From Brooke Henderson to Bianca Andreescu to Kia Nurse, the Canadian sporting landscape is jam-packed with female stars.
But women’s stories are often secondary behind the virtual blanket coverage of men’s sports.
Chris Wilson, the executive director of CBC Sports and Olympics, knows as a father of three daughters that female sports role models seldom take centre stage.
“[My daughters] don’t relate to female athletes on TV except for maybe during the Olympics when a Penny Oleksiak shows up out of nowhere and you’re like ‘Wow!’ She’s a star for a certain period of time,” Wilson said. “By us trying to build some momentum and some volume where people can start seeing and hearing from and listening to women’s sporting heroes, of which Canada is loaded with some right now – loaded! – we can play a good social role for young girls.”
CBC Sports announced Friday a commitment to providing gender equal coverage in its original content, which Wilson knows won’t be an easy task, but will be a huge improvement. According to Canadian Women & Sport (formerly CAAWS), only 4 per cent of sports programming on Canada’s national networks feature women’s sport.
“And we’re going to make sure that when you look across our entire CBC sports ecosystem over the course of a year, that we’re covering as much women’s sport as we’re covering men,” Wilson said.
CBC made the announcement two days before International Women’s Day, and in conjunction with its “I Commit” campaign, which features Canadian athletes such as sprint star Andre De Grasse committing to supporting girls in sport.
Wilson said while CBC’s commitment to balanced coverage is the “right thing” to do, there’s also a bigger appetite for women’s sports coverage than ever before, and would position Canada’s public broadcaster as a leader in women’s sports.
He pointed to CBC’s coverage of the recent women’s Olympic basketball qualifying tournament. The biggest audience – an average minute audience of 110,000 – tuned in for Canada’s final game versus Japan, despite the fact Canada had already clinched an Olympic berth the game before.
“We’ve just decided that it’s one of the best ways for us to differentiate ourselves ... because we, as a public broadcaster, have different measurements and different sorts of commitments to audience and a different mandate,” he said.
“For us to make that commitment, even though it’s not a slam dunk, we’re in a perfect position to be the leaders in that space, and make sure that women’s sports stories are not in a special section, they’re just ubiquitous among everything that we do, whether it’s on television or on our streaming or written articles or in our podcasts, that we always just have this lens of decision-making that it’s got to be equal.”
In celebration of International Women’s Day, Sportsnet is featuring an all-female broadcast – play-by-play announcer Leah Hextall, game analyst Cassie Campbell-Pascall, and reporter Christine Simpson – for Sunday’s NHL game between the Calgary Flames and Vegas Golden Knights.
CTV launched WTSN, a specialty channel devoted to women’s sports, in 2001. But WTSN ceased operations two years later.
The numbers around female participation in sports are sobering.
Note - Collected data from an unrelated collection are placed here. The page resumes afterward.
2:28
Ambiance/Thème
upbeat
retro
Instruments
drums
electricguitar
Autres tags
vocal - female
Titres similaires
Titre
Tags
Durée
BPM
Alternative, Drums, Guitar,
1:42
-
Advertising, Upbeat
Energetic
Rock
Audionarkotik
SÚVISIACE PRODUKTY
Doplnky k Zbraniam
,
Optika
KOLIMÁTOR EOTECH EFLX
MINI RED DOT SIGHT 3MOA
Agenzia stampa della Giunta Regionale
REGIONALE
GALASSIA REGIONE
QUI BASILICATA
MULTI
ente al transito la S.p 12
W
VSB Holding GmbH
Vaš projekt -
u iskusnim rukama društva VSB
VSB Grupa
Girls participation in sports drops by 22 per cent when they reach adolescence. And 84 per cent of adult women don’t participate at all. If a girl hasn’t played a sport by the age of 10, there’s only a 10 per cent chance she’ll be physically active as an adult.
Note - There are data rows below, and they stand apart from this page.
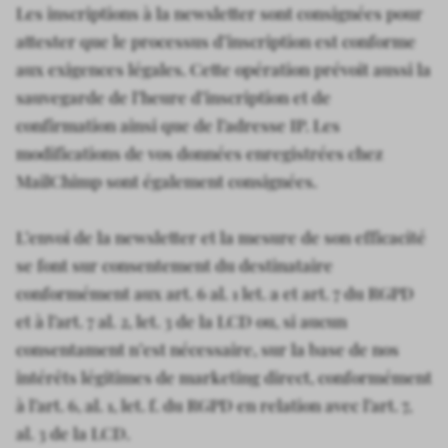
Les inscriptions à la newsletter sont consignées pour
attester que le processus d’inscription est conforme
aux exigences légales. Cette opération prévoit aussi la
sauvegarde de l’heure d’inscription et de
confirmation ainsi que de l’adresse IP. Les
modifications de vos données enregistrées chez
MailChimp sont également consignées.
L’envoi de la newsletter et la mesure de son efficacité
se font sur consentement du destinataire
conformément aux art. 6 al. 1 let. a et art. 7 du RGPD
et à l’art. 7 al. 2, let. 3 de la LCD ou, si aucun
consentament n’est nécessaire, sur la base de nos
intérêts légitimes de marketing direct, conformément
à l’art. 6, al. 1, let. f. du RGPD en relation avec l’art. 7,
al. 3 de la LCD.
“Part of the benefit of this gender equal coverage is to make sure that young girls across the country have the same opportunity to see themselves represented as athletes and see women’s sporting heroes, so that they can imagine themselves doing the same thing,” Wilson said.
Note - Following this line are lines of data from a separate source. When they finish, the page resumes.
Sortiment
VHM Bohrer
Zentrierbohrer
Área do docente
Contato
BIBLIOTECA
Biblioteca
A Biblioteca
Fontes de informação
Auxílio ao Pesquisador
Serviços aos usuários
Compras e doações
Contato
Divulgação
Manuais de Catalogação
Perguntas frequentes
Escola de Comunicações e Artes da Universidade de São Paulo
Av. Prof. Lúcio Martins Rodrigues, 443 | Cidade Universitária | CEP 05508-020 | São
With the proliferation of men’s professional sports, and zero major women’s leagues in Canada, Wilson said CBC’s commitment to 50/50 coverage won’t be easy.
“And that’s the conversation we’ve been having is if we say it, we now have to do it,” he said. “The Raptors and the Leafs and all that, obviously, we do feel a need as a news service to cover the biggest stories. But we also know that NHL, NFL NBA is well-provided for by others in our space. And so our strategy, being all about differentiation, I’m not sure that CBC Sports can be different by covering those sports robustly.
“Big stories that affect Canada or Canadians, you know, national events of importance, when the Raptors go on a [championship] run like they did, of course we’re going to pay attention to that. But on a regular Thursday night, regular-season game, it’s got enough coverage.”
Wilson said, without the volume of women’s leagues, the coverage might be presented “in a series of stories, or promoting women’s sports in other ways.”
He added that while CBC’s strategy will also focus on increasing the number of women behind the camera, and “having a voice in covering those on the screen as well as behind.”
Wilson said CBC has been working with Canadian sports journalism programs to help increase the number of female graduates.
“Because part of the problem is when you post a job, you have 60 applicants, of which 55 of them are men,” he said. “It’s sometimes hard to improve your ratios out of those schools. And so we tried to take it one step below and work with a few of the schools in town. And I know that we’re not alone in that, Sportsnet and Bell are also talking about ways that we can increase the general diversity going into those schools, so that the pool for everybody gets better.”